La création d’opérateurs agréés de la biodiversité est une proposition de la CDC qui s’intégrerait pleinement dans la Stratégie Nationale pour la Biodiversité (SNB) dont un des axes prioritaires est de “reconnaître sa juste valeur au vivant”. Ce projet est étudié en étroite collaboration avec les services de l’Etat et notamment le Ministère de l’Ecologie et du Développement Durable, pilote de la SNB. Il a pour prochaine étape le lancement d’actions pilotes qui permettront de tester in situ les conditions de mise en œuvre du dispositif. Une phase expérimentale est nécessaire pour bien cerner et mesurer les avantages et limites de l’approche proposée. C’est à son terme et à l’analyse de ses résultats, que l’Etat validera, ou non, la pérennisation du dispositif, avec, si nécessaire, des adaptations.

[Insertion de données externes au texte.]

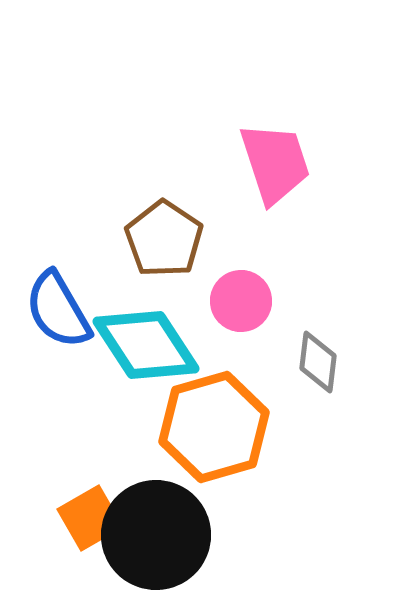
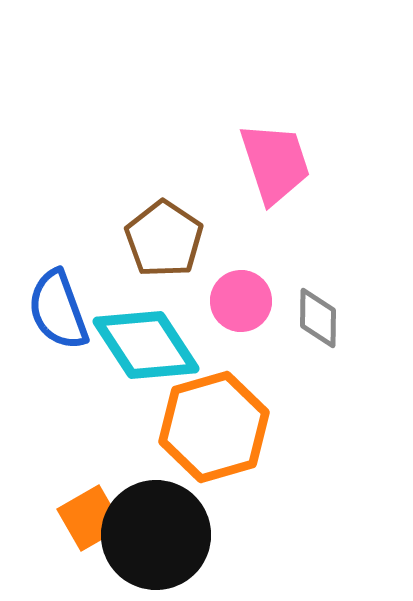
blue semicircle: rotated 10 degrees clockwise
gray diamond: moved 44 px up; rotated 6 degrees counterclockwise
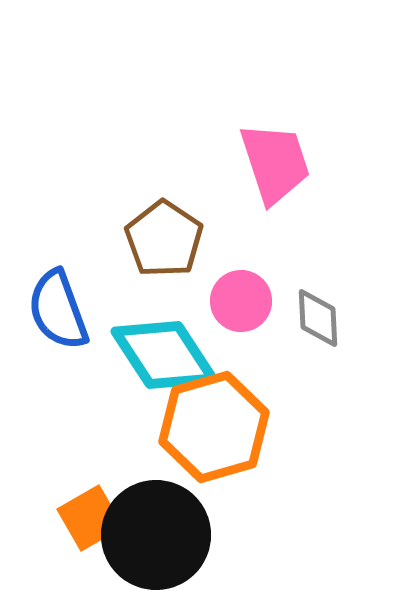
gray diamond: rotated 4 degrees counterclockwise
cyan diamond: moved 18 px right, 10 px down
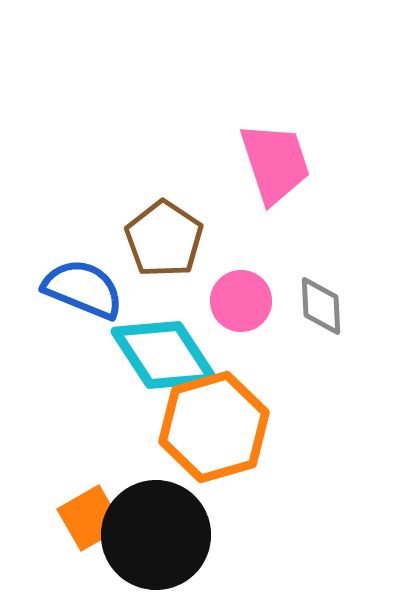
blue semicircle: moved 25 px right, 21 px up; rotated 132 degrees clockwise
gray diamond: moved 3 px right, 12 px up
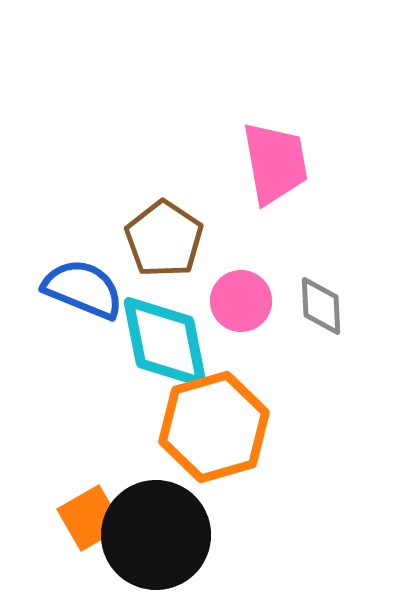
pink trapezoid: rotated 8 degrees clockwise
cyan diamond: moved 1 px right, 13 px up; rotated 22 degrees clockwise
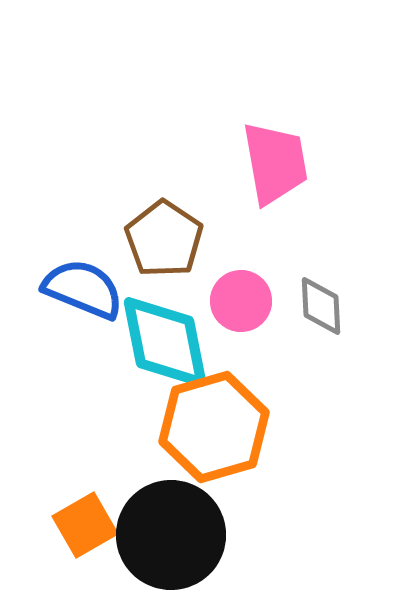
orange square: moved 5 px left, 7 px down
black circle: moved 15 px right
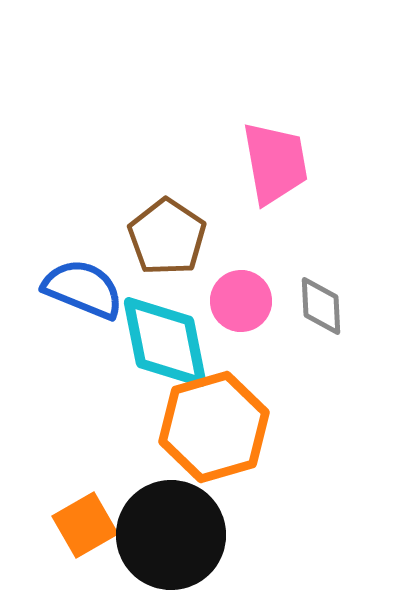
brown pentagon: moved 3 px right, 2 px up
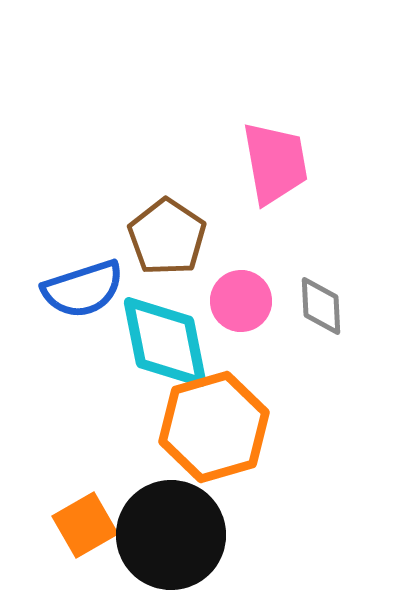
blue semicircle: rotated 140 degrees clockwise
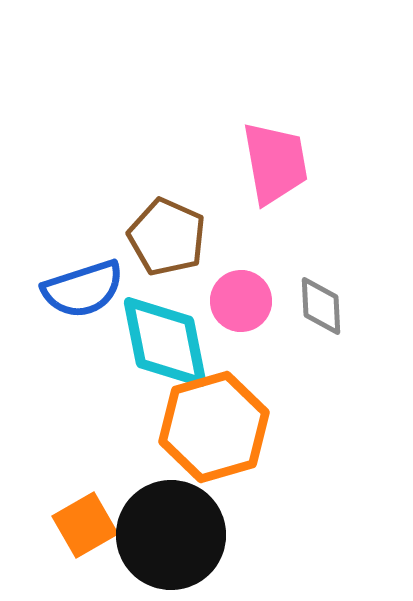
brown pentagon: rotated 10 degrees counterclockwise
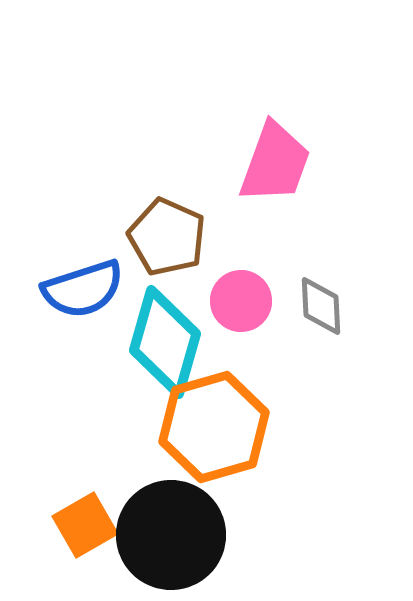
pink trapezoid: rotated 30 degrees clockwise
cyan diamond: rotated 27 degrees clockwise
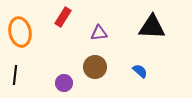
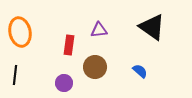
red rectangle: moved 6 px right, 28 px down; rotated 24 degrees counterclockwise
black triangle: rotated 32 degrees clockwise
purple triangle: moved 3 px up
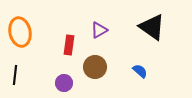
purple triangle: rotated 24 degrees counterclockwise
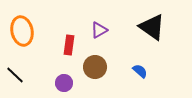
orange ellipse: moved 2 px right, 1 px up
black line: rotated 54 degrees counterclockwise
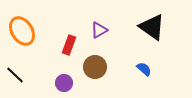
orange ellipse: rotated 20 degrees counterclockwise
red rectangle: rotated 12 degrees clockwise
blue semicircle: moved 4 px right, 2 px up
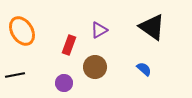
black line: rotated 54 degrees counterclockwise
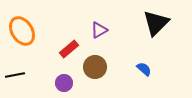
black triangle: moved 4 px right, 4 px up; rotated 40 degrees clockwise
red rectangle: moved 4 px down; rotated 30 degrees clockwise
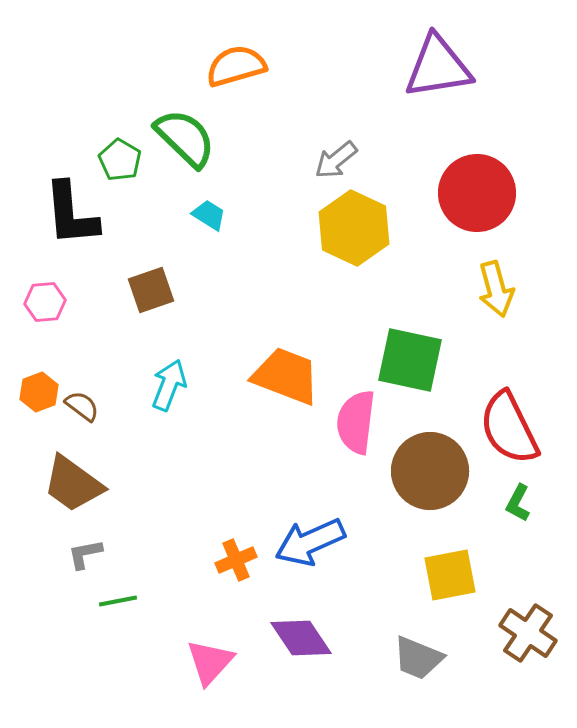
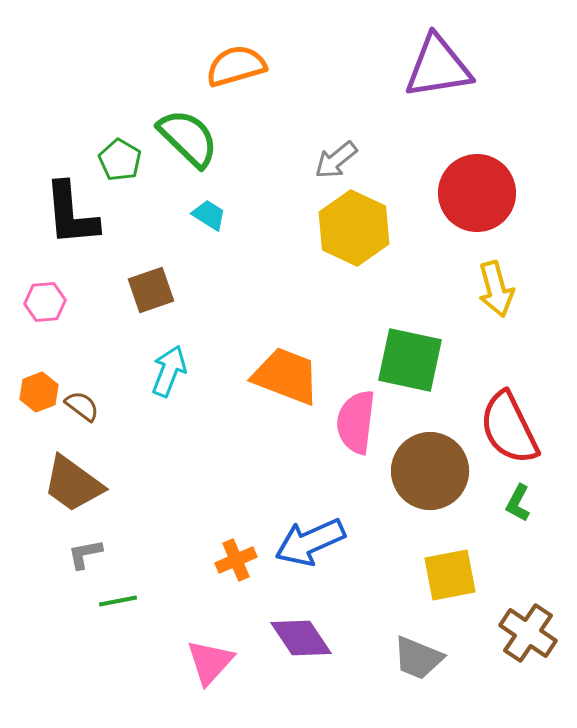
green semicircle: moved 3 px right
cyan arrow: moved 14 px up
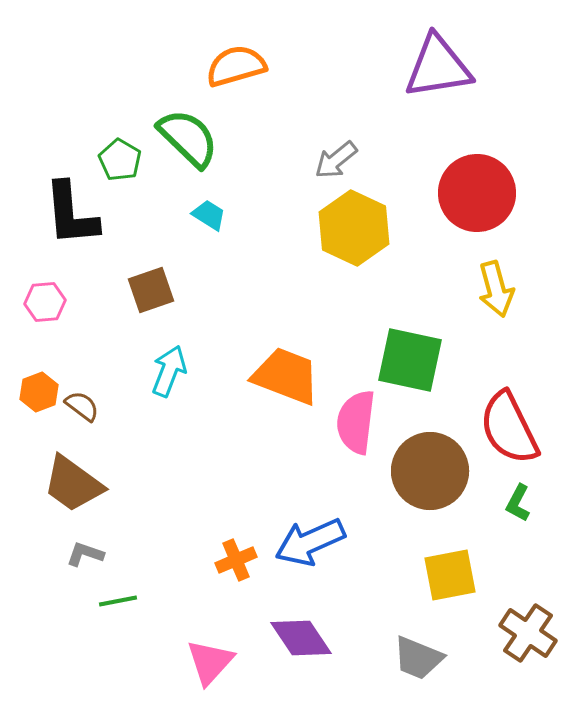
gray L-shape: rotated 30 degrees clockwise
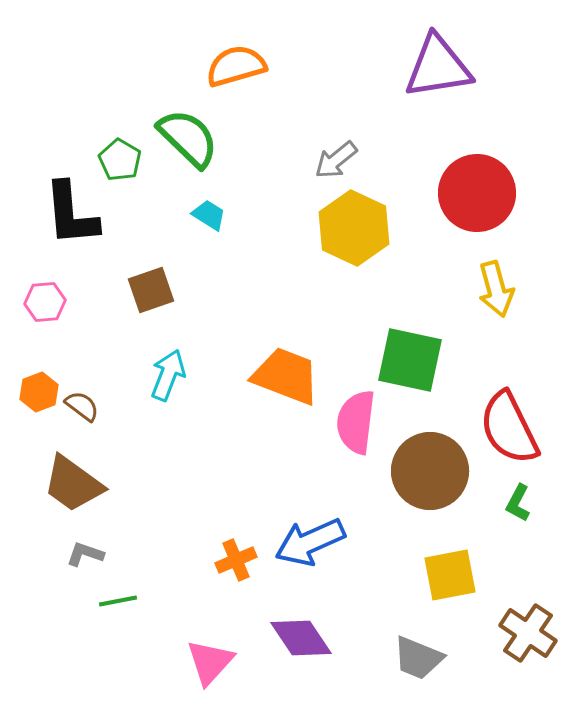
cyan arrow: moved 1 px left, 4 px down
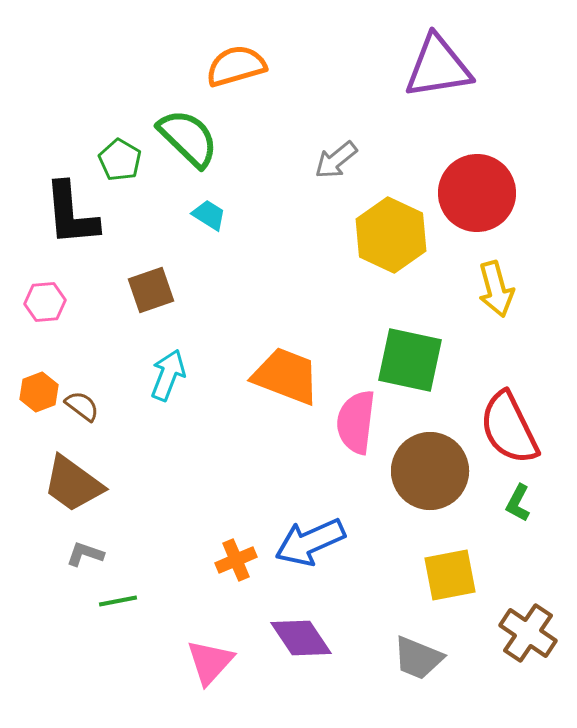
yellow hexagon: moved 37 px right, 7 px down
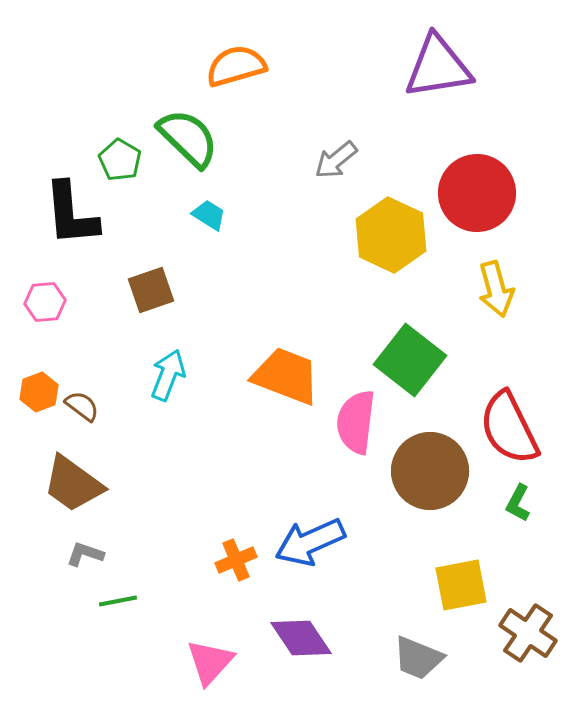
green square: rotated 26 degrees clockwise
yellow square: moved 11 px right, 10 px down
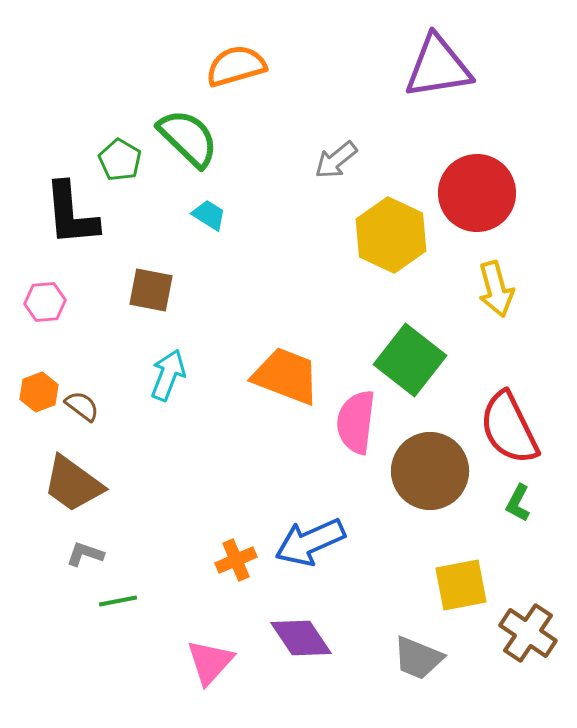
brown square: rotated 30 degrees clockwise
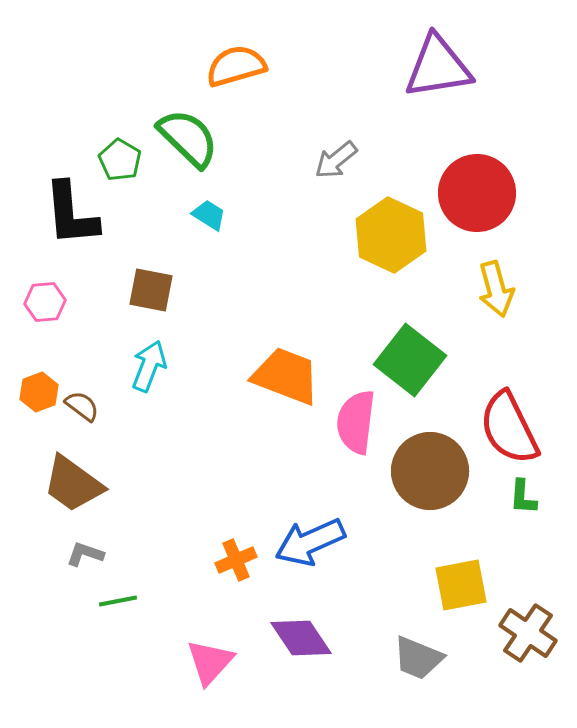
cyan arrow: moved 19 px left, 9 px up
green L-shape: moved 5 px right, 6 px up; rotated 24 degrees counterclockwise
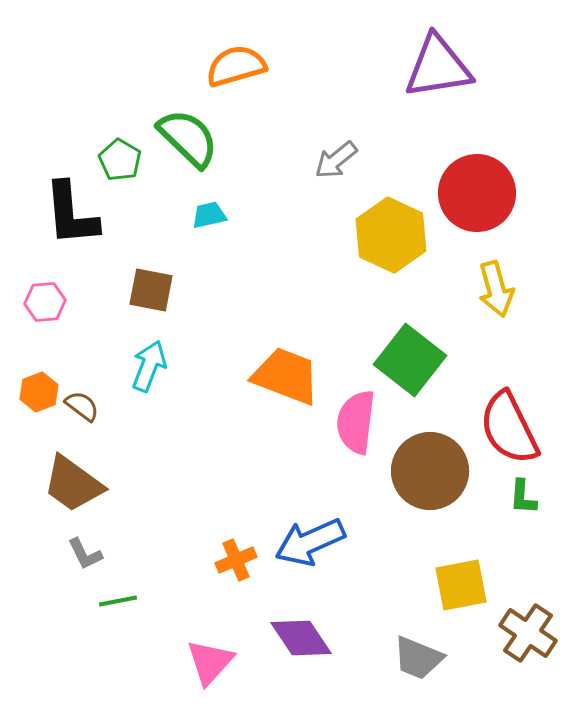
cyan trapezoid: rotated 45 degrees counterclockwise
gray L-shape: rotated 135 degrees counterclockwise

Par son additionalité, complémentaire à la panoplie d’outils existants pour conserver le patrimoine naturel, il pourrait ouvrir la voie à une intervention plus prononcée des entreprises dans le domaine de la conservation de la biodiversité et permettrait d’améliorer sa professionnalisation.
La Mission Biodiversité de la
CDC est hébergée par la
Société Forestière de la CDC.
Brice Quenouille est Chargé de Mission,
Myriam Rondet est Responsable des Etudes & Développements Nouveaux et
Philippe Thiévent est Directeur du projet Mission Biodiversité.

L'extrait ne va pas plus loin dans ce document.